Apuntó al círculo negro. Su vista apuntó. Supo exactamente dónde encajaría el útil escolar y que exactamente tres segundos contaría para luego atacar. Pasado el tercer segundo descubrió su mano y disparó, veloz, sin soltar el arma con excelsa puntería.
La punta del lápiz carpintero se hundió en medio del ojo derecho del animal. Fue un tiro cruzado digno. El bicho emitió un grito ensordecedor, pero distinto a los anteriores. Para Héctor fue un susurro. Cuando la punta chocó contra el fondo de la cavidad ocular, Héctor comenzó a retorcer el lápiz, primero rápido, más lento luego, y con ambas manos después. La materia del globo ocular tapaba la madera y los dedos del carpintero. El animal saludó con las alas, tambaleó, guiñó el ojo bueno y cayó en el piso húmedo, pico arriba, lápiz carpintero perpendicular al piso y paralelo al pico.
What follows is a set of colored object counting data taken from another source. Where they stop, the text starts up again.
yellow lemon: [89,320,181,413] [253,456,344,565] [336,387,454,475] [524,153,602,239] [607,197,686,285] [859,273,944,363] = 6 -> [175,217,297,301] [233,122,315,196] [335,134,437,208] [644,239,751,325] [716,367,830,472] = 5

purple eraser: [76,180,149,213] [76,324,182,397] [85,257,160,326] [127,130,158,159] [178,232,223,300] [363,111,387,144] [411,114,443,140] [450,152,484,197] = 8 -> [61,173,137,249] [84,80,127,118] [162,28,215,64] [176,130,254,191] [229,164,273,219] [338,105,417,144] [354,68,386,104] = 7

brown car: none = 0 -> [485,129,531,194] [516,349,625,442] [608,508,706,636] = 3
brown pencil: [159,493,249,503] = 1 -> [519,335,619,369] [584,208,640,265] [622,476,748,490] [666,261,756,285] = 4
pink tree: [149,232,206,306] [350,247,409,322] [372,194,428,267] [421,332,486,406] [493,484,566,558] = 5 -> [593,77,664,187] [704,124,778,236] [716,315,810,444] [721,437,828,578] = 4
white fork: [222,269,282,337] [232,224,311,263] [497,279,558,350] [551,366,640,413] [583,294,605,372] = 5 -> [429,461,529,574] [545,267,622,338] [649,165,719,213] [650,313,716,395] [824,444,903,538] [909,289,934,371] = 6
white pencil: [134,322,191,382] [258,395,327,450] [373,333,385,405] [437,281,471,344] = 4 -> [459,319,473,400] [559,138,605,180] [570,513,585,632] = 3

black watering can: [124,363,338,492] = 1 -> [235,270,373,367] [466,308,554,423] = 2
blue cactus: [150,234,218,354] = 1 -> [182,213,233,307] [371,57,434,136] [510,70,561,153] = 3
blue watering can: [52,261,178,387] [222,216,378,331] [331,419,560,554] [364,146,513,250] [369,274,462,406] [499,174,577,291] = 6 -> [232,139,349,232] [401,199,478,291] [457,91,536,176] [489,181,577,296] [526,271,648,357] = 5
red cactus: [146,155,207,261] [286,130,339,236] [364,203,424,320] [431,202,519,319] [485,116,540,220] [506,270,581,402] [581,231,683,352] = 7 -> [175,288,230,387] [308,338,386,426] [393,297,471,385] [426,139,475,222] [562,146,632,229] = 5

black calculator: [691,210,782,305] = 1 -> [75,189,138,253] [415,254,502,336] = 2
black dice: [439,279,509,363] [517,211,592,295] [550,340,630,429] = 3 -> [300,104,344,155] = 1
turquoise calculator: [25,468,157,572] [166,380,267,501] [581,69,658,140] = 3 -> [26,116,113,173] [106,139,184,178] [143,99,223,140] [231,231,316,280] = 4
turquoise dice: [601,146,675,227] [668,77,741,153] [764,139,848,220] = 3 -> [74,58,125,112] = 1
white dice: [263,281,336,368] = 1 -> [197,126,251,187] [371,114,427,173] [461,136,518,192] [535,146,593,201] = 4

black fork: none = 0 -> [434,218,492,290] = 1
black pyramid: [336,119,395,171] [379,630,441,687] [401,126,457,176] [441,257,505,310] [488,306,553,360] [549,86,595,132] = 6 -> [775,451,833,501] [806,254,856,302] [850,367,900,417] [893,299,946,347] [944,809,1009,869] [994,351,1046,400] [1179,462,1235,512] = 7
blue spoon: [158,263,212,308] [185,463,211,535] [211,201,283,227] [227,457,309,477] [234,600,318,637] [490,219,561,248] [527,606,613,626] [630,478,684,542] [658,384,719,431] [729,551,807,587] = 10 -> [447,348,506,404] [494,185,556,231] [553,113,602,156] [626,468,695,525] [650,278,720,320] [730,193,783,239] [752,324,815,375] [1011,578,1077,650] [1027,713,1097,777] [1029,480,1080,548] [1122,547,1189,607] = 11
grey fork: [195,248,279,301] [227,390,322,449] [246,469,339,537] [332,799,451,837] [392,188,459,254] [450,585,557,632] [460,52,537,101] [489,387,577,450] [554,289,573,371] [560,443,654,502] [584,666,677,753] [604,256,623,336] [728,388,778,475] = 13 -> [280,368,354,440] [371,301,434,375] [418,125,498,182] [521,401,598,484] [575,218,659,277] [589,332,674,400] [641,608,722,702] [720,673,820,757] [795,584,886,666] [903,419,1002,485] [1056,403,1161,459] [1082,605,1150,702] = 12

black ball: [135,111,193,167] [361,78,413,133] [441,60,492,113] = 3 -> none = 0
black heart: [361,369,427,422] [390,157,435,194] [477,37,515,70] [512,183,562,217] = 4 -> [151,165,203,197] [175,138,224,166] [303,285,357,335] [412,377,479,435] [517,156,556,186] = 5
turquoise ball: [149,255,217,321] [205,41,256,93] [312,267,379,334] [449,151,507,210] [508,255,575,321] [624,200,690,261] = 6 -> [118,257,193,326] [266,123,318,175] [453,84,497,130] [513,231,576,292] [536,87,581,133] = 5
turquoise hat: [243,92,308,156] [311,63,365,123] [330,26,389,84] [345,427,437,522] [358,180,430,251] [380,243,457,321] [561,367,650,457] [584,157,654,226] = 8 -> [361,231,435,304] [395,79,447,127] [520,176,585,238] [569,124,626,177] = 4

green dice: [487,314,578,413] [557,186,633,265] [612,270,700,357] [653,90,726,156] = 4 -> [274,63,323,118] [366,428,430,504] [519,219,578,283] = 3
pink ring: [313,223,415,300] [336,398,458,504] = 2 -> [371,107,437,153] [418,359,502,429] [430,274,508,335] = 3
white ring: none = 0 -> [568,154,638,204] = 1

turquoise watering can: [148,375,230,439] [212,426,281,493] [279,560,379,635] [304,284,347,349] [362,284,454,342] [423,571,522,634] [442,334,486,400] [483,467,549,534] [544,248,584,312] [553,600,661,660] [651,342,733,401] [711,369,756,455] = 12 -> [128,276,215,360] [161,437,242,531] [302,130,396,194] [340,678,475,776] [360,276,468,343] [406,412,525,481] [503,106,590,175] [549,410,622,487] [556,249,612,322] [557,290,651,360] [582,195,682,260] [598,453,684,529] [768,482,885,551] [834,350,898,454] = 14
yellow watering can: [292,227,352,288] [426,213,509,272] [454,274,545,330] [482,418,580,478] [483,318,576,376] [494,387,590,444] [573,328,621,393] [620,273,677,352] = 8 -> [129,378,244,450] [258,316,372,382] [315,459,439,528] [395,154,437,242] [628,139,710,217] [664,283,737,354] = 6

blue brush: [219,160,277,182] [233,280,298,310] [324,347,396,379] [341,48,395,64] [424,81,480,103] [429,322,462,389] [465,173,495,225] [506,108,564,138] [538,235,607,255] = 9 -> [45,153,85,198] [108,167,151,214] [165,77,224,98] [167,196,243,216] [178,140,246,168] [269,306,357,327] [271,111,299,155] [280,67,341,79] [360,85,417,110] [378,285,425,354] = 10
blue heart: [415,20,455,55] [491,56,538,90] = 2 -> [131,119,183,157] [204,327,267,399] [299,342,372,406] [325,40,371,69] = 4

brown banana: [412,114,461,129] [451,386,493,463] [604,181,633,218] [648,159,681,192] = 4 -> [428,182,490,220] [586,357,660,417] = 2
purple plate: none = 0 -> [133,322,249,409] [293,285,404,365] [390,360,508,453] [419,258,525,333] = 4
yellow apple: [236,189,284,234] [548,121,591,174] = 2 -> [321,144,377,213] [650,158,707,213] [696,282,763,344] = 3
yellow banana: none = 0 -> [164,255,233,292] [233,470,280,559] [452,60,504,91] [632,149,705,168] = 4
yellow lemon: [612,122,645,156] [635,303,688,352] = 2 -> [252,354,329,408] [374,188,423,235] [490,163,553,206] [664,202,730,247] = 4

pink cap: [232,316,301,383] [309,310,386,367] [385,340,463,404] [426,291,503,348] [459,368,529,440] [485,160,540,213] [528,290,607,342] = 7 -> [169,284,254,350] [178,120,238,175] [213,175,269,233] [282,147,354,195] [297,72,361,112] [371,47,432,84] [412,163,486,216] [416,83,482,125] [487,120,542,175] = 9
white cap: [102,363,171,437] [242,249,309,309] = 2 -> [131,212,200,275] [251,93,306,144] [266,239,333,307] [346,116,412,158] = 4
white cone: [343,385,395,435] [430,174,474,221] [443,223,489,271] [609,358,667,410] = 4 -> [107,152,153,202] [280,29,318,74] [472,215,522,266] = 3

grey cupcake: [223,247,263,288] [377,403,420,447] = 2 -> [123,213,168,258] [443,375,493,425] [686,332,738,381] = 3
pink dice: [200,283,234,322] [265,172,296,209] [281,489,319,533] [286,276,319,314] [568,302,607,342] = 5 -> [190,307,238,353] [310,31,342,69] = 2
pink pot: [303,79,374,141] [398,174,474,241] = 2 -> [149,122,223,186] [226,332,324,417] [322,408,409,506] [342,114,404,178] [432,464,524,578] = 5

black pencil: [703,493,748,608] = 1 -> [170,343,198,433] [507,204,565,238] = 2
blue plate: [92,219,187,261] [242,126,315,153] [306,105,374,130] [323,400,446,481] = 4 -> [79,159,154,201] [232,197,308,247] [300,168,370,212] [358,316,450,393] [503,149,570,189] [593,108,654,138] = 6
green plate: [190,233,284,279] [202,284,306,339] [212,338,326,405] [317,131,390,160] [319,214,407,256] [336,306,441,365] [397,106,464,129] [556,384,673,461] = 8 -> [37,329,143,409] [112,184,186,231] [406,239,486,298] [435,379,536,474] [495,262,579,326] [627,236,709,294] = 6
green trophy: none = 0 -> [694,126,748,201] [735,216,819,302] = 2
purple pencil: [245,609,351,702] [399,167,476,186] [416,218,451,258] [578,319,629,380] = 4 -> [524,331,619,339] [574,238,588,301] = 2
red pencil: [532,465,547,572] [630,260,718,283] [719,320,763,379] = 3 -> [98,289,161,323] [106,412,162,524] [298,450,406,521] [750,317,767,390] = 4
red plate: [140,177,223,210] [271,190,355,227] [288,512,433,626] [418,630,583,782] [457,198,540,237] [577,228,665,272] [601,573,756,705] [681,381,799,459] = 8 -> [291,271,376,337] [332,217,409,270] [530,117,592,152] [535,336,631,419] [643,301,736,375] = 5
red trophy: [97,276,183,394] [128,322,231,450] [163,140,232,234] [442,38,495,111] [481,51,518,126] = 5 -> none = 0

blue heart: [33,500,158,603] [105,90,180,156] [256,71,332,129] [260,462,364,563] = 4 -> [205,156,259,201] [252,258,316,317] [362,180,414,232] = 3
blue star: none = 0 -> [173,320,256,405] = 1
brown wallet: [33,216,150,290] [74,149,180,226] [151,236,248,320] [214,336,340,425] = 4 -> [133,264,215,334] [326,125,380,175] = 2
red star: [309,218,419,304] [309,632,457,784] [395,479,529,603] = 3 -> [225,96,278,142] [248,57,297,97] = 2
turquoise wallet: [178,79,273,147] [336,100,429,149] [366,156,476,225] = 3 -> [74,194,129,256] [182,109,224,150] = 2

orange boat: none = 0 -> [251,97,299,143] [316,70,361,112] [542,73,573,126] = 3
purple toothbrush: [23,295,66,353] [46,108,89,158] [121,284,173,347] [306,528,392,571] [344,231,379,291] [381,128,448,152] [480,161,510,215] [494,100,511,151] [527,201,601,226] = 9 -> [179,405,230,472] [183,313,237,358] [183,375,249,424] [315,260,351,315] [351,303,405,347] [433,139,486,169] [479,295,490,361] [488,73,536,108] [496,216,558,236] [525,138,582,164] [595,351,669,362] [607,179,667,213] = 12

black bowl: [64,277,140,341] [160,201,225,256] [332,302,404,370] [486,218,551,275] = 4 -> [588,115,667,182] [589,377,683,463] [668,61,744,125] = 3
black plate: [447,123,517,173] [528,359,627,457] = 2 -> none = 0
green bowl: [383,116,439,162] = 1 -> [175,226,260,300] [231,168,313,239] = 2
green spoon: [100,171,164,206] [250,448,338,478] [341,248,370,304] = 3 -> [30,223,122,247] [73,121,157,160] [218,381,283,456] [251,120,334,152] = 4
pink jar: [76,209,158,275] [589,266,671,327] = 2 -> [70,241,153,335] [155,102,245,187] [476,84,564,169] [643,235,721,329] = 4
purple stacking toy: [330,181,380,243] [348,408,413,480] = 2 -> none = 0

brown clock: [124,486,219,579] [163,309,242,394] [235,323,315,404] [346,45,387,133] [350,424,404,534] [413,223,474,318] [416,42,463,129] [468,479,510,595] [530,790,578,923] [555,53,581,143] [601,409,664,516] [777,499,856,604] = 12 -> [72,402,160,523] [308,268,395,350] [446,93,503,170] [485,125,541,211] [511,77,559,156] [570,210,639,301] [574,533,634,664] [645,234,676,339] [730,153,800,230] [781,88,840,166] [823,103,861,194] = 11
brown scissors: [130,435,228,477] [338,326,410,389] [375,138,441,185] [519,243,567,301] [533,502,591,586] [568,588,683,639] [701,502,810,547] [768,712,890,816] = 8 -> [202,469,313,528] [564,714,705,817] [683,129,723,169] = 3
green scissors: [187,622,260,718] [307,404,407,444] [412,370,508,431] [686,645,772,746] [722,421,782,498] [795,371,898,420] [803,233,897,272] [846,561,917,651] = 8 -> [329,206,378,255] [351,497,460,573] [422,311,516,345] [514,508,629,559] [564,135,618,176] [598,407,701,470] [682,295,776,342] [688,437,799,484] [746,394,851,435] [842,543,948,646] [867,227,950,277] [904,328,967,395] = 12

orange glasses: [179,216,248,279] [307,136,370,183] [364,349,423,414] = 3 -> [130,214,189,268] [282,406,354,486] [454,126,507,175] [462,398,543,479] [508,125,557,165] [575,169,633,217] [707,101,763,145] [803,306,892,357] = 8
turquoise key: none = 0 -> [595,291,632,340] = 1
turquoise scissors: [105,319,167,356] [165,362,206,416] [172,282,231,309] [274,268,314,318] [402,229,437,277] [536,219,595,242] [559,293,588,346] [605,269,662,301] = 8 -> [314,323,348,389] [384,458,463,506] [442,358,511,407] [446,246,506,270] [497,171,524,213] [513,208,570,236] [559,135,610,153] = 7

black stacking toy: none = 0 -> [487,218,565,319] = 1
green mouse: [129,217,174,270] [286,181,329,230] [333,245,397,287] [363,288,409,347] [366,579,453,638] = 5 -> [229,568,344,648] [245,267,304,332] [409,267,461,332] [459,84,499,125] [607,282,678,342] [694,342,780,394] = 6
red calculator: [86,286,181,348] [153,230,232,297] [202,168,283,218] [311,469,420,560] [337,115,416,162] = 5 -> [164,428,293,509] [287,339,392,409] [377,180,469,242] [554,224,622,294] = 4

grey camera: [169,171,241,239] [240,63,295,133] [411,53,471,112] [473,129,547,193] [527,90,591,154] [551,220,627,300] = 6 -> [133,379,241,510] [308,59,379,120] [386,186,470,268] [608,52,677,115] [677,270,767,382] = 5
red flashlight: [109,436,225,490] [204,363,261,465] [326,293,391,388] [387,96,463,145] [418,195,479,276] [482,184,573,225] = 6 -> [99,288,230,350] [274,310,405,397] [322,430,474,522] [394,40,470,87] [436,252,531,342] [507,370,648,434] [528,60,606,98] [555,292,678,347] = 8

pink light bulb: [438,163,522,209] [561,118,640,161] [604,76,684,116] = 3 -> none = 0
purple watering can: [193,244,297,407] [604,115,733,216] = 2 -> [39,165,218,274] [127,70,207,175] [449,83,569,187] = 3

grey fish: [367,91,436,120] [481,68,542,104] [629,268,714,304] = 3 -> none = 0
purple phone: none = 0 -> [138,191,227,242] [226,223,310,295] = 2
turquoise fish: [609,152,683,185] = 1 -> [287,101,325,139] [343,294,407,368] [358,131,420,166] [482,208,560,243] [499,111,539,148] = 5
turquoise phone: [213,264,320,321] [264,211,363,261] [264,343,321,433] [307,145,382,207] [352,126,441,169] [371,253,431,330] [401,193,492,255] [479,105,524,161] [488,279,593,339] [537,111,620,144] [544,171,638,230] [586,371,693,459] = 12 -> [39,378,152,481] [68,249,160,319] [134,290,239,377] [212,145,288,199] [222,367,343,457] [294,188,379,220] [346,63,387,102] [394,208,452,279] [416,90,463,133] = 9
El comerciante se alejó del animal. Extenuado se recostó contra una pared a descansar y desde allí contempló su obra. Recorrió el lugar con la mirada y vio el estado lamentable del techo. No recordó mis palabras; no se recuerda lo que no se escucha.
Viendo el estado del chobi y considerando que para afrontar la etapa recesiva que vivía la carpintería la austeridad era clave, Héctor se arrimó nuevamente al púgil animal para retirarle el lápiz del ojo.
Ciego de dolor, el terocarpi no divisaba el utensilio escolar mas lo sufría un disparate. Se lo sacó. Justo antes que lo hiciera Héctor. Y después se paró. Y Héctor se cagó, se le aflojaron las piernas y cayó.

La vehemencia del embate del bicho, aparte de inverosímil, logró el desprendimiento definitivo de su ojo malherido. Volaba el ojo, directo al pecho de Létor y la sangre caía como de una canilla, de lo más profundo de la cavidad. Se confundían fragmentos de cristalino con partículas de globo astilladas, se veía el abismo en el ojo que ya no había.
Héctor paró el ojo con el pecho, y sus manos apoyadas en el suelo. Pensó ensayar una acrobacia e impactar el ojo con una elegante volea, pero carecía de fuerzas. Ni una fuerza tenía. Prefirió disfrutar la caída del animal a sus pies, ver ese agujero perfecto con goteras y desprenderle un par de pinchos que legitimasen su triunfo.

Mi socio dejó el lugar. Abierto. Con la llave puesta. Salió sin rumbo quitándose cachos de piel, aturdido todavía, con la mirada de la bestia peluda cayendo para siempre a los tumbos en su mente. A medida que caminaba, esa mirada se sustituía por la de la ferretera.
Cruzó con la roja tres veces, convencido de su inmortalidad. Llevaba los cordones desatados y una sonrisa en la cara. La lluvia había amainado.
Caminaba Elétor por el pasto, por una vereda angosta cuando tropezó con una escuadra. Trastabilló, cayó y se la clavó en el estómago. Se levantó y siguió. Era una escuadrita.
A las dos cuadras caminaba por la misma vereda, ya no de gramilla sino de cemento. Una escuadra de rugby en rabiosa pretemporada venía directo hacia él. Diecisiete. Chocó con un full back. Lo tumbó, el full back.
El golpe contra las baldosas le partió el hombro izquierdo en tres pedazos.

Héctor murió de un resfrío que lo aquejaba, no hay dudas de eso ahora que veo esto, desparramado en frías baldosas bajo la llovizna.
Ayer pasó el cobrador del servicio fúnebre por el taller. Héctor no estaba. Yo sí. No te hagas problema, paso la semana que viene, me dijo el cobrador.
Yo tenía unos billetes, así que pagué la cuota. En eso sí debía meterme. Después me fui.

Pensé que hoy iba a venir más gente. Héctor era un tipo popular.
De ninguna manera merecía la incuria de Luisa. Cómo ese naso pudo mantener el mismo color durante todo este relato, tres quince.